Even if that is a human that doesn't want to do them any harm, they don't understand it, don't know any better and that is why I am a bit of afraid of being here. "Don't worry, Leanna. Nothing is going to harm you. Not while I'm around" He tells me and I feel my whole body fill up with love as he says that and I'm reminded why I fell for him in the first place. I'm always reminded by I fell for him and how sweet and gentle he can be.

"What if there comes a shark. I know you can't fight a shark" I tell him, challenging him as I break free of his grip and turn to look at him as he holds up a smirk. "If there comes a shark I would rather have it eat me while you swim to the beach then to have to watch you die in front of my eyes" He says as he tries to speak normally and have that smirk but I can see right through him. He means every single word that he said.

My mouth slightly opens as my mind process the words that he has just spoken to me and I'm not sure if he would actually do it if came to that but the way that he said it, it sounded like the truth. I saw the truth in his kohl black eyes even when he wanted to hide it. "Why would you do that?" I ask him silently. My heart hopes for him to tell me that he loves me in the same way that I love him and he cares for me in the same matter.

Yet, he doesn't even know how I feel so why should he confess how he feels? Perhaps because I fear that he doesn't care for me the way that I care for him and he could reject me. I would not be able to handle that rejection. Not from him. Never from him. That is why I hide the feelings that I have for him, or at least I try to hide it inside me and I'm not sure if he can see it in my eyes as I am an open book but I pray that he doesn't because I fear his rejection but also his mocking.

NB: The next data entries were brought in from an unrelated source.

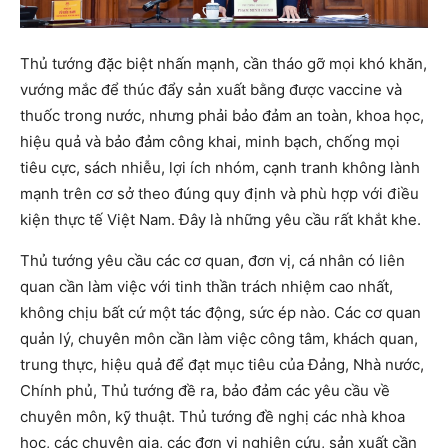
Thủ tướng đặc biệt nhấn mạnh, cần tháo gỡ mọi khó khăn,
vướng mắc để thúc đẩy sản xuất bằng được vaccine và
thuốc trong nước, nhưng phải bảo đảm an toàn, khoa học,
hiệu quả và bảo đảm công khai, minh bạch, chống mọi
tiêu cực, sách nhiễu, lợi ích nhóm, cạnh tranh không lành
mạnh trên cơ sở theo đúng quy định và phù hợp với điều
kiện thực tế Việt Nam. Đây là những yêu cầu rất khắt khe.
Thủ tướng yêu cầu các cơ quan, đơn vị, cá nhân có liên
quan cần làm việc với tinh thần trách nhiệm cao nhất,
không chịu bất cứ một tác động, sức ép nào. Các cơ quan
quản lý, chuyên môn cần làm việc công tâm, khách quan,
trung thực, hiệu quả để đạt mục tiêu của Đảng, Nhà nước,
Chính phủ, Thủ tướng đề ra, bảo đảm các yêu cầu về
chuyên môn, kỹ thuật. Thủ tướng đề nghị các nhà khoa
học, các chuyên gia, các đơn vị nghiên cứu, sản xuất cần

Mocking me for the feelings that I have inside me and I would not be able to handle that kind of pain that he would cause me. Silas is someone that would most likely mock me for the love that I hold for him. "Better to die in the mouth of a beast than to live as a coward" He tells me and just like that my face falls and the smile that I had on my face falls down when those words come from his mouth and the wind carries them to my ears.

He said words that I had not expected him to say but I should've expected that he was going to say something like that. Perhaps it was the hope inside me that wished for him to confess his feelings for me so I could tell him how much I love him and tell him that I've fallen in love with him. "I think I'm going to head back. Stay here if you want but I'm getting tired" I tell him. I'm actually emotionally tired. Somehow his words stung inside my heart and it still pains me that I don't feel like smiling.

The feeling of not wanting to smile is unknown to me and I don't understand how this can be but I know that I don't like this feeling. While I'm swimming under the water with my head too to the beach I can just feel him behind me but neither one of us say something. Besides, we still have a lot to talk about from last night after what he said and what he did. I know that I will never be able to change him fully, it's not me who can but only himself can change himself.

Silas is someone that is going to take a lot of work with and with my love, I can only hope that he will find it within him to get better and to allow me to help him because even when I've known him for some months now, he still holds so much back. As I reach the beach I lie down on the towel and allow the sun to dry my body and I feel him lie down next to me on another towel. I'm not sure why he is next to me but I do like it when he's there.